Le projet de chaussure Supergreen récemment lancé par deux entrepreneurs engagés sur la plateforme de crowdfunding à impact Ulule, démontre très bien le changement de « mindset » qu’il faut avoir lorsque l’on veut conjuguer innovation, business et durabilité.

Soit on ne remet pas en cause les matériaux et le process de production/distribution. Dans ce cas, on travaille à la marge sur une simple « amélioration » de la chaine de valeur (matériaux écologiques … mais pas trop chers, transport par bateau… si ça ne remet pas en cause l’incapacité du client à attendre plus de 2 heures son produit, …) en y ajoutant des recherches (souvent coûteuses et complexes) sur la façon de désassembler, recycler ou éliminer les différents matériaux des produits que l’on commercialise (dans le cas présent, le cuir, les œillets métalliques, la semelle en polymères, la colle, … ) . C’est (malheureusement) la façon dont la plupart des entreprises appréhendent la façon d’innover pour se rendre plus responsables.

Soit on part du principe qu’il faut que notre produit, dès le départ, tende vers le 0 impact (voire comme nous le proposons chez Imagin/able qu’il soit déjà régénérateur, en produisant des « externalités » positives économiques, environnementales et sociétales pour les parties prenantes et les territoires concernés par l’activité de l’entreprise).

Il faut dans ce cas réfléchir à 3 niveaux :

  1. Les matériaux et le produit en lui-même. C’est ce qu’a particulièrement bien fait Supergreen en allant chercher et en combinant des matériaux innovants à un coût économiquement acceptable (et en ayant la transparence et le courage nécessaires pour montrer qu’ils n’ont pas encore résolu tous les problèmes).

  2. Les processus de production et de distribution. Là encore, Supergreen s’illustre plutôt bien, à la fois en travaillant sur de la production « à la demande » à partir de précommandes et en veillant à un sourcing relativement proche (le Portugal) et aux conditions sociales et environnementales de production. Ils auraient pu pousser la logique encore plus loin en intégrant des approches de production distribuée par pays (en commençant par la France puisque des marques comme 1083 démontrent que c’est possible), voire pourquoi pas en initiant un réseau de fab labs textiles pouvant produire à proximité des lieux de consommation (ça s’est encore à inventer…). Ils auraient pu y rajouter le packaging de conditionnement et d’envoi en s’inspirant de la boite de chaussure réemployable développée par la marque Sessile ou l’utilisation d’un pack de distribution que le client renvoie pour être réutilisé (ça s’appelle RePack) notamment mis en œuvre par la marque Asphalte.



3. Dernier stade, le modèle d’affaire dans son ensemble. Sur ce dernier point, l’effort de transparence réalisé par SuperGreen pour décomposer sa chaine de valeur est là encore louable. Ils pourraient y rajouter (peut être dans un second temps) une réflexion plus approfondie en couplant une approche fonctionnelle de l’usage vs. la possession et une approche circulaire (cf. logique de multi-vies de la chaussure) comme nous l’avons fait avec l’Atelier Bocage. Mais en veillant là aussi à ce que ces nouveaux modèles d’affaire intègrent dès le départ une vraie durabilité dans les impacts positifs environnementaux et sociétaux qu’ils génèrent (i.e sur l’Atelier Bocage, l’optimisation de l’usage des matières, le reconditionnement des chaussures en France, la reconnaissance et la montée en compétences des conseillères de vente formées à devenir des conseillères en style, l’accessibilité du modèle en lien avec les multi vies de la chaussure, …).

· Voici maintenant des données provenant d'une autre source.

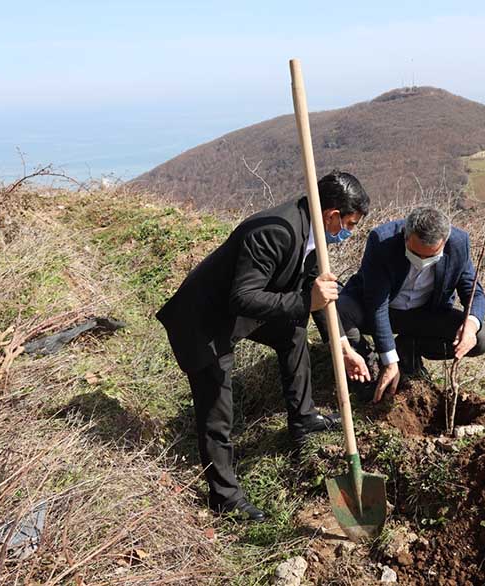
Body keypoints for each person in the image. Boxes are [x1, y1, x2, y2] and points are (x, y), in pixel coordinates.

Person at [156, 171, 371, 521]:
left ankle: (304, 420)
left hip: (240, 313)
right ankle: (223, 497)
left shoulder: (313, 233)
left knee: (292, 333)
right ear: (332, 215)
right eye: (348, 223)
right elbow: (243, 297)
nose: (349, 232)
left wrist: (342, 346)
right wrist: (306, 302)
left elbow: (318, 294)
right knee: (216, 410)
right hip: (204, 321)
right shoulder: (276, 232)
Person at [337, 206, 485, 403]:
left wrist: (470, 326)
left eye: (431, 256)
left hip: (424, 314)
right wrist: (388, 360)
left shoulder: (458, 244)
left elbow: (473, 292)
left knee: (481, 339)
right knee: (340, 310)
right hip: (378, 309)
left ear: (444, 242)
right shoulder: (382, 241)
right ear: (405, 236)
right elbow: (377, 304)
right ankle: (367, 365)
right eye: (416, 253)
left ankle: (410, 347)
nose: (422, 261)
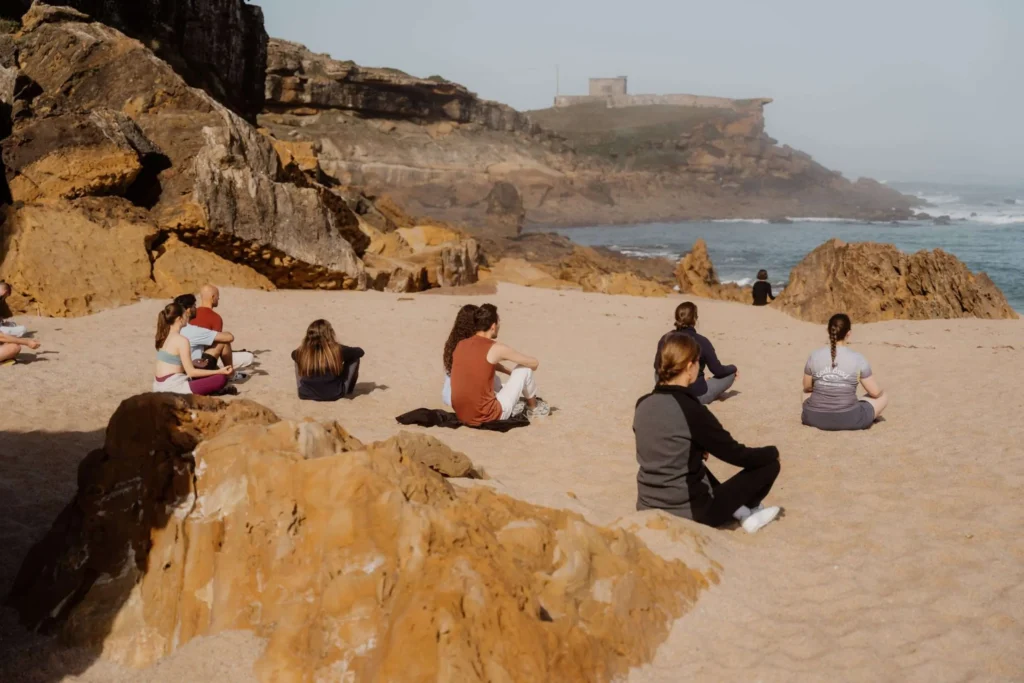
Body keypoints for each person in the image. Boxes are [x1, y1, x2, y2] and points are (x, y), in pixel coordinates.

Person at [635, 332, 781, 534]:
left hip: (646, 504)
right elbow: (736, 454)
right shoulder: (692, 410)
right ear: (689, 367)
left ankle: (742, 512)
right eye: (698, 363)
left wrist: (696, 449)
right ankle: (746, 511)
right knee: (769, 465)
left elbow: (662, 444)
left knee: (688, 459)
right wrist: (772, 451)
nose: (699, 368)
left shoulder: (642, 404)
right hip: (691, 511)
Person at [450, 304, 549, 425]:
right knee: (524, 369)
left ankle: (519, 398)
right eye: (499, 322)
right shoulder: (496, 348)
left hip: (462, 413)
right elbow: (534, 364)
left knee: (489, 375)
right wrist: (518, 373)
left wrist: (510, 373)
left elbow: (482, 362)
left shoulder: (461, 344)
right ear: (493, 326)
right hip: (488, 415)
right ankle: (534, 408)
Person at [802, 313, 888, 431]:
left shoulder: (814, 356)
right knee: (883, 397)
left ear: (828, 331)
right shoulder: (858, 358)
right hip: (850, 418)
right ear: (849, 333)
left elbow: (807, 387)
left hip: (813, 417)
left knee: (805, 393)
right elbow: (875, 393)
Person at [655, 302, 737, 404]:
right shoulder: (702, 341)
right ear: (695, 319)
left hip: (668, 392)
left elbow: (657, 366)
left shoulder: (665, 338)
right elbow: (718, 370)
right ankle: (700, 382)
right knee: (730, 374)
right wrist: (733, 368)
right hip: (696, 396)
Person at [152, 302, 233, 395]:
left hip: (158, 385)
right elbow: (191, 372)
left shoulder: (164, 336)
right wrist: (219, 371)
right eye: (185, 315)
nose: (188, 317)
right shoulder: (182, 340)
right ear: (179, 319)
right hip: (174, 387)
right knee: (220, 378)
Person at [173, 294, 249, 380]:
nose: (196, 309)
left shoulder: (174, 328)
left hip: (178, 370)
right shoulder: (192, 330)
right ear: (189, 310)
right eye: (194, 306)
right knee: (224, 343)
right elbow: (229, 337)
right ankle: (230, 374)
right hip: (193, 370)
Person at [441, 304, 500, 407]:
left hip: (447, 394)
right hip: (461, 398)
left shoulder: (452, 342)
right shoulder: (472, 345)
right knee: (495, 379)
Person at [291, 319, 365, 401]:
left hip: (306, 394)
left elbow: (293, 354)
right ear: (329, 333)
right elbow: (360, 352)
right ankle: (349, 390)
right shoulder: (337, 350)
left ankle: (301, 387)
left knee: (298, 358)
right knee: (354, 358)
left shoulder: (302, 351)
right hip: (335, 394)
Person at [189, 285, 255, 371]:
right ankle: (230, 372)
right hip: (205, 359)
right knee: (249, 357)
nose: (218, 299)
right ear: (213, 297)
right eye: (217, 296)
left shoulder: (191, 314)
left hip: (189, 357)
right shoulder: (215, 317)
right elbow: (217, 343)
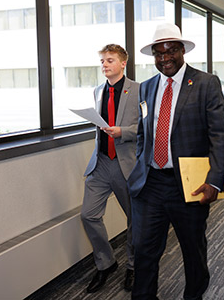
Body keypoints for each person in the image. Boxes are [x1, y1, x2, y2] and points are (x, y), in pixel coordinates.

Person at [128, 23, 224, 300]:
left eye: (171, 51)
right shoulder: (147, 87)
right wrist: (141, 160)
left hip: (189, 184)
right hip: (150, 184)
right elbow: (143, 132)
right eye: (158, 53)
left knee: (192, 250)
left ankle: (193, 296)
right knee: (145, 250)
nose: (164, 58)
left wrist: (214, 181)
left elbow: (218, 136)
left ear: (182, 51)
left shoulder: (206, 83)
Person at [81, 44, 139, 293]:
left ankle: (134, 266)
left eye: (110, 60)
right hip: (101, 162)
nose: (105, 65)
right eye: (102, 61)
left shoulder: (138, 90)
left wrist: (122, 132)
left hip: (127, 164)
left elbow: (148, 128)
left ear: (123, 63)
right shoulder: (97, 91)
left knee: (135, 219)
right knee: (88, 215)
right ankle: (106, 264)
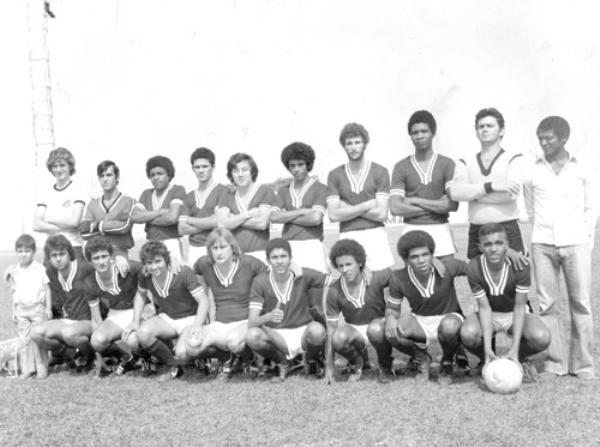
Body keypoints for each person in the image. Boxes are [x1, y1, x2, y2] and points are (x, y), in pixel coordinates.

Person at [523, 116, 596, 379]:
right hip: (542, 244)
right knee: (547, 305)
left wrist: (585, 242)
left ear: (564, 138)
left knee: (581, 304)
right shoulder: (533, 170)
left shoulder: (582, 168)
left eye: (549, 138)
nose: (543, 143)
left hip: (576, 244)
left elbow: (591, 210)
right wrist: (539, 234)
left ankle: (583, 364)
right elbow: (531, 210)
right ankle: (555, 363)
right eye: (540, 138)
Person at [459, 223, 551, 381]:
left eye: (498, 243)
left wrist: (514, 348)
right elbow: (484, 307)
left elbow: (520, 306)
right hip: (490, 313)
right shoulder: (473, 268)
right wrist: (487, 348)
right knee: (468, 333)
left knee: (541, 337)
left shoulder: (521, 266)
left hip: (513, 313)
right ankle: (487, 358)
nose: (493, 249)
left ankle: (516, 357)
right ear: (480, 246)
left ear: (507, 245)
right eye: (487, 244)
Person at [385, 230, 468, 384]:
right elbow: (393, 308)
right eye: (414, 257)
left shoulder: (447, 266)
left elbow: (477, 269)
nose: (421, 260)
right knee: (391, 331)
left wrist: (507, 253)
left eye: (425, 254)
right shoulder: (398, 277)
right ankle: (422, 359)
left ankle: (447, 363)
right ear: (406, 260)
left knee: (449, 327)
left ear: (432, 254)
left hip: (449, 317)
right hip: (421, 321)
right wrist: (390, 317)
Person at [122, 241, 209, 382]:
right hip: (168, 318)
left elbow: (204, 301)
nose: (154, 266)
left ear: (166, 259)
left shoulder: (182, 272)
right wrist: (135, 321)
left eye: (158, 261)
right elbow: (140, 294)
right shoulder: (145, 275)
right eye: (149, 263)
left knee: (183, 352)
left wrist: (197, 325)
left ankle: (201, 358)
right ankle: (173, 366)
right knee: (140, 334)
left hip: (190, 318)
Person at [187, 228, 268, 380]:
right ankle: (227, 358)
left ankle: (249, 359)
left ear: (233, 247)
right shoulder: (204, 264)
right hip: (221, 323)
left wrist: (294, 269)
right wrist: (174, 261)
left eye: (223, 247)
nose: (218, 252)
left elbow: (271, 276)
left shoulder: (249, 263)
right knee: (192, 345)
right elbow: (196, 272)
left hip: (245, 322)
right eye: (214, 248)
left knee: (234, 341)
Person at [448, 108, 527, 260]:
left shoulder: (514, 158)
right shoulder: (465, 161)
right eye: (481, 126)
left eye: (490, 126)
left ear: (501, 131)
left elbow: (510, 195)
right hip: (477, 230)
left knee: (513, 278)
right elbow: (456, 193)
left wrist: (473, 196)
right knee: (477, 279)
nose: (484, 129)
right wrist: (490, 187)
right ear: (476, 131)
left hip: (508, 228)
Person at [246, 238, 328, 382]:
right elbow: (251, 322)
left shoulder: (303, 275)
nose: (279, 261)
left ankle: (310, 360)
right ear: (268, 260)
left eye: (283, 256)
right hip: (277, 336)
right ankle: (282, 362)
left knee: (318, 331)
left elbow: (332, 279)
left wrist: (362, 269)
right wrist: (268, 317)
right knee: (252, 336)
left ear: (290, 258)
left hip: (302, 329)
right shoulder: (260, 281)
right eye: (275, 257)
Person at [390, 110, 459, 258]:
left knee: (445, 278)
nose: (419, 136)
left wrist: (415, 200)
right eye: (415, 132)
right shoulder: (401, 166)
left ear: (433, 133)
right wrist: (437, 205)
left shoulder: (447, 164)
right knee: (414, 279)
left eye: (424, 131)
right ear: (410, 136)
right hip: (412, 229)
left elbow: (452, 205)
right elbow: (395, 207)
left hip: (441, 229)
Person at [326, 123, 394, 270]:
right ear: (344, 146)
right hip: (348, 235)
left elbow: (382, 214)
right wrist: (367, 205)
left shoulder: (380, 171)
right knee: (353, 286)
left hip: (375, 234)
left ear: (365, 144)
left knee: (381, 282)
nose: (353, 147)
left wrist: (346, 208)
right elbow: (333, 214)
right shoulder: (335, 175)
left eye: (357, 142)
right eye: (349, 143)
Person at [324, 239, 393, 384]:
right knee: (338, 337)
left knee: (375, 329)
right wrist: (329, 367)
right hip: (355, 331)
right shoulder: (335, 289)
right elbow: (331, 329)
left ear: (360, 262)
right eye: (340, 266)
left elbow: (403, 275)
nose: (345, 269)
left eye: (349, 264)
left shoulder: (376, 278)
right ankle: (357, 362)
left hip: (378, 327)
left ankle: (385, 365)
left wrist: (433, 262)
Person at [30, 235, 95, 372]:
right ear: (49, 258)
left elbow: (105, 268)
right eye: (54, 255)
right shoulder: (51, 272)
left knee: (69, 333)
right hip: (68, 321)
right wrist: (13, 269)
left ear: (69, 253)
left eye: (62, 254)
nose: (58, 258)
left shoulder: (85, 268)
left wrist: (118, 260)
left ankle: (90, 356)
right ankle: (70, 355)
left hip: (89, 321)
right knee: (36, 333)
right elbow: (30, 272)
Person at [84, 236, 141, 377]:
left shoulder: (127, 267)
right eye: (96, 258)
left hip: (139, 310)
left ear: (111, 256)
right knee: (97, 341)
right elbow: (96, 319)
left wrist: (173, 261)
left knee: (132, 340)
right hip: (116, 314)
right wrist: (99, 356)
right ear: (90, 261)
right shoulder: (90, 282)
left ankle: (147, 357)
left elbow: (151, 267)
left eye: (104, 256)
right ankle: (127, 356)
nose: (101, 261)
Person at [271, 142, 328, 271]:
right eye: (292, 165)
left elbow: (315, 219)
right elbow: (274, 217)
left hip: (312, 245)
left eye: (300, 164)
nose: (296, 169)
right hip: (288, 247)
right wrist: (302, 211)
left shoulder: (321, 188)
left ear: (308, 164)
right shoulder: (283, 190)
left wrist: (286, 216)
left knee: (315, 289)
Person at [3, 235, 51, 379]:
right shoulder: (15, 271)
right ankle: (27, 369)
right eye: (20, 251)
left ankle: (42, 368)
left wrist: (48, 308)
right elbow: (14, 292)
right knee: (24, 340)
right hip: (22, 310)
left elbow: (47, 289)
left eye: (27, 251)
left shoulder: (40, 269)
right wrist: (14, 310)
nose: (23, 254)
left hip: (37, 309)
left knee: (38, 339)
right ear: (16, 252)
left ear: (34, 251)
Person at [216, 153, 275, 260]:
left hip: (260, 254)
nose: (240, 174)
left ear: (252, 171)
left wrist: (233, 219)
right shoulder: (227, 195)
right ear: (231, 174)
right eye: (235, 171)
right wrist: (248, 214)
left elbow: (262, 223)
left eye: (244, 170)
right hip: (233, 256)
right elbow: (221, 224)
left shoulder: (265, 191)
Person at [33, 147, 86, 260]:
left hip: (73, 247)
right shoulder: (45, 192)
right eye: (55, 166)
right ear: (51, 169)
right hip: (51, 249)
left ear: (70, 167)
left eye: (62, 165)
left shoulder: (78, 190)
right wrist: (65, 226)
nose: (58, 170)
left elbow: (74, 222)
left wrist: (48, 218)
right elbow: (36, 225)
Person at [131, 155, 186, 262]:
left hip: (171, 242)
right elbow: (134, 216)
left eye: (160, 174)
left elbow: (172, 218)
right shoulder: (146, 194)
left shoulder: (177, 190)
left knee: (175, 274)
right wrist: (161, 212)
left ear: (169, 175)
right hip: (151, 243)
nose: (156, 177)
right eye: (152, 175)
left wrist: (147, 217)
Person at [178, 147, 226, 265]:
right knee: (198, 283)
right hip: (195, 249)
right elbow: (182, 229)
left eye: (205, 166)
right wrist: (210, 222)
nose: (201, 170)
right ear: (193, 169)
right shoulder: (189, 196)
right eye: (197, 167)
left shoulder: (223, 191)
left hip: (218, 246)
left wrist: (190, 219)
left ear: (213, 167)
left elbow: (219, 221)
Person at [79, 161, 135, 258]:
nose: (105, 179)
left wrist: (96, 225)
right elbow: (85, 233)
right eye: (102, 176)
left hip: (120, 253)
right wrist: (112, 225)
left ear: (117, 177)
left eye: (109, 175)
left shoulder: (128, 201)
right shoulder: (92, 204)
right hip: (98, 255)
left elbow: (124, 227)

C’est seulement en changeant l’état d’esprit et la/les données d’entrée dans la réflexion des problèmes que nous nous mettrons au « bon » niveau pour repenser nos modèles de conception, de production, de distribution et de consommation.


Doù la nécessité d’élargir la réflexion classique d’une approche centrée sur les technologies (techno push) et l’usage client (client pull) à une réflexion vraiment innovante qui part des défis sociétaux et environnementaux liés au modèle économique (socially and environmentally driven).